Dataset excerpts:
======
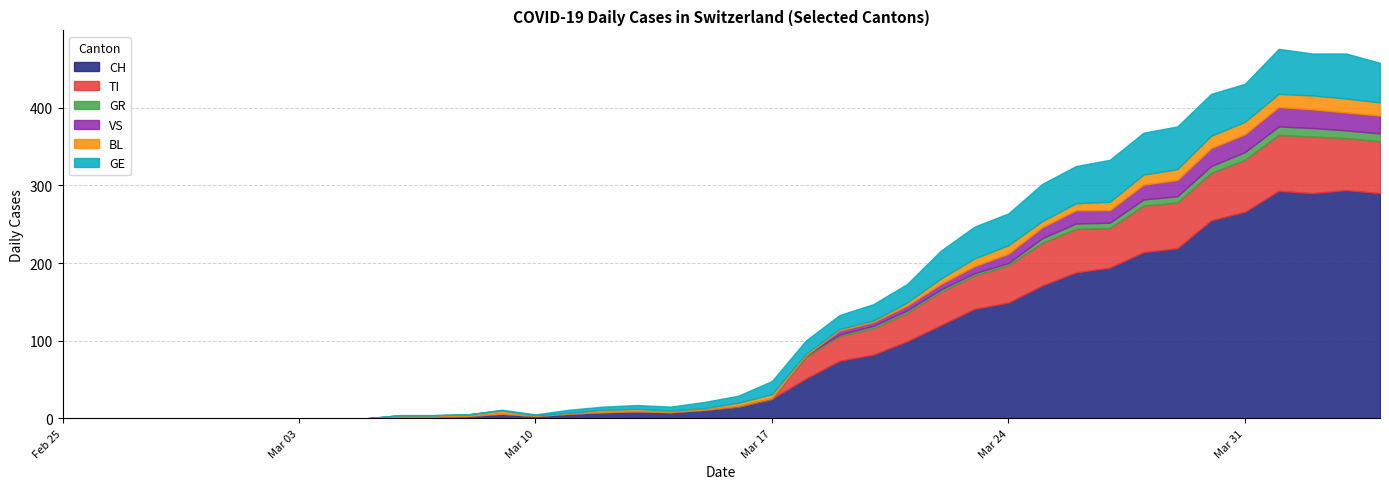

The GR series shows 4 at 2020-03-07. True or false?

False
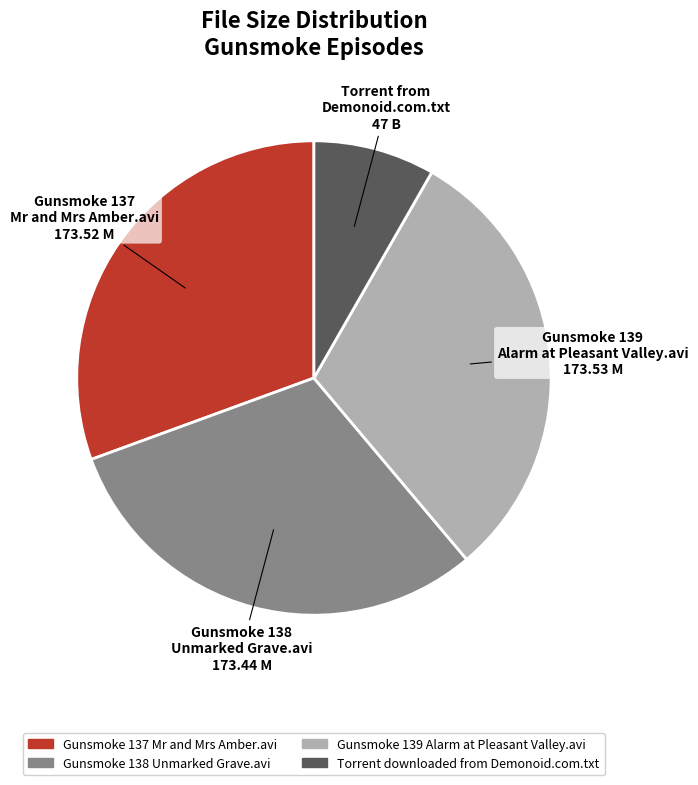

Is there any slice that represents more than half of the pie?

No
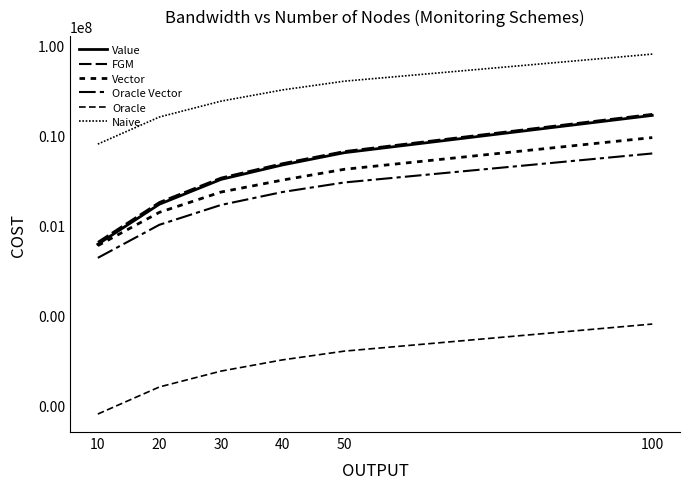

Where is Oracle Vector nearest to the value 3364400?

50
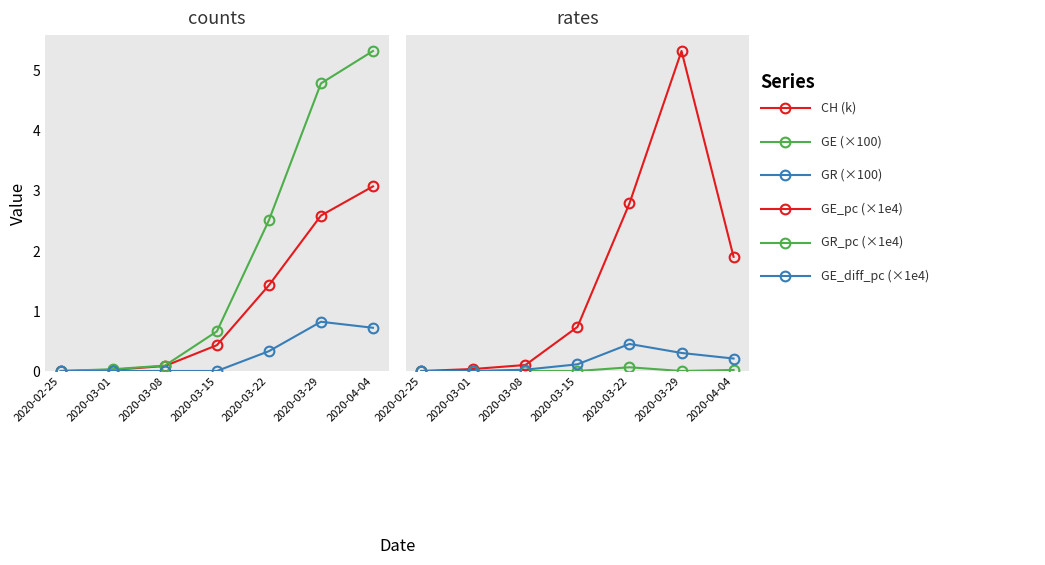

True or false: CH (k) has a value of 0.0 at 2020-02-25.

True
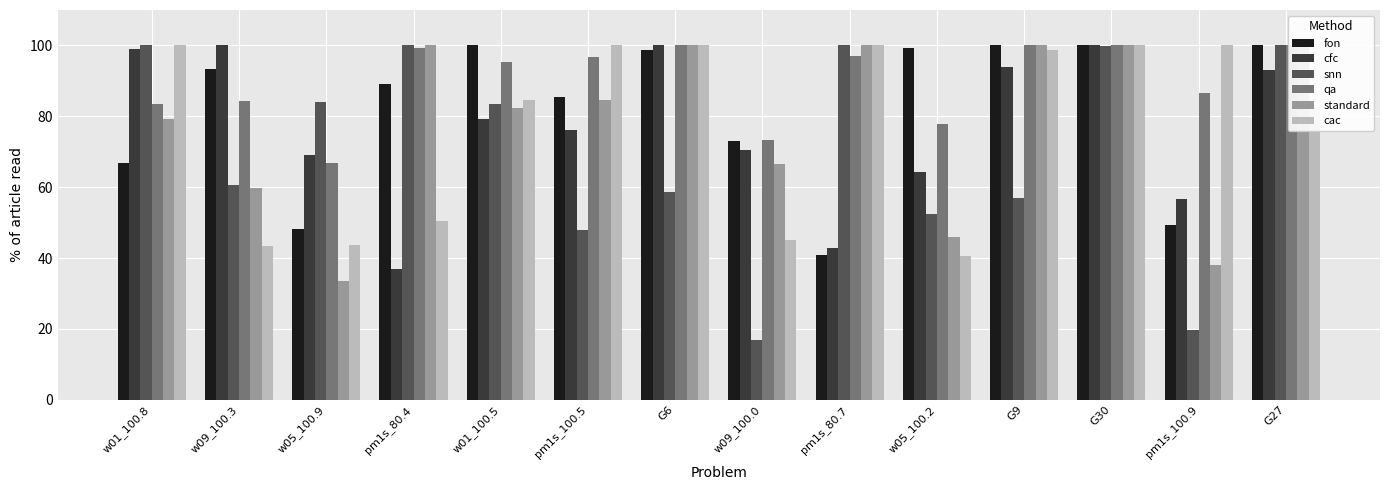

Rank the series by their maximum value, from lowest to highest.

fon, cfc, snn, qa, standard, cac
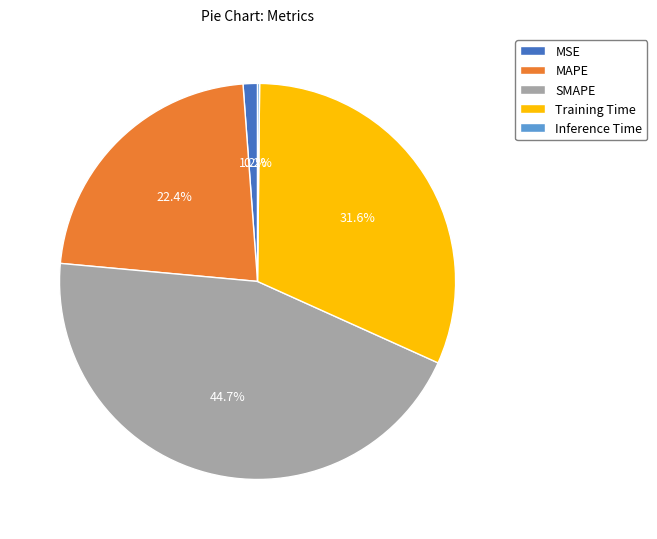

Which category has the biggest portion of the pie?

SMAPE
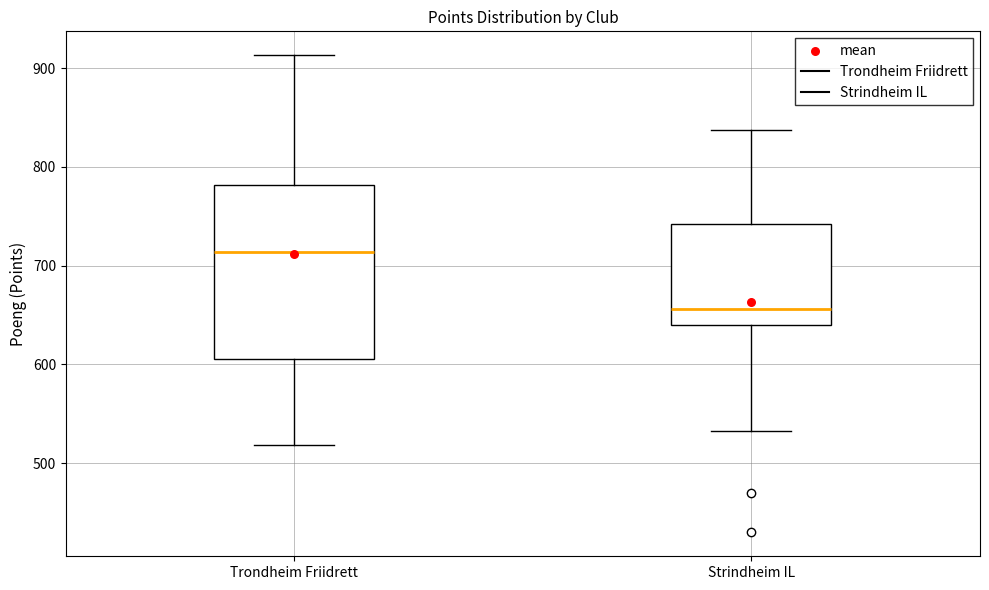

Where does the upper whisker of the box for Trondheim Friidrett end on the y-axis? The values are not printed on the chart, so give them approximately, as read against the axis.

910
======
*WORK ITEM*. Set down every line of the records above word for word, leaving out the pictures.

*SOLUTION*.
The GR series shows 4 at 2020-03-07. True or false?

False

Is there any slice that represents more than half of the pie?

No

Where is Oracle Vector nearest to the value 3364400?

50

True or false: CH (k) has a value of 0.0 at 2020-02-25.

True

Rank the series by their maximum value, from lowest to highest.

fon, cfc, snn, qa, standard, cac

Which category has the biggest portion of the pie?

SMAPE

Where does the upper whisker of the box for Trondheim Friidrett end on the y-axis? The values are not printed on the chart, so give them approximately, as read against the axis.

910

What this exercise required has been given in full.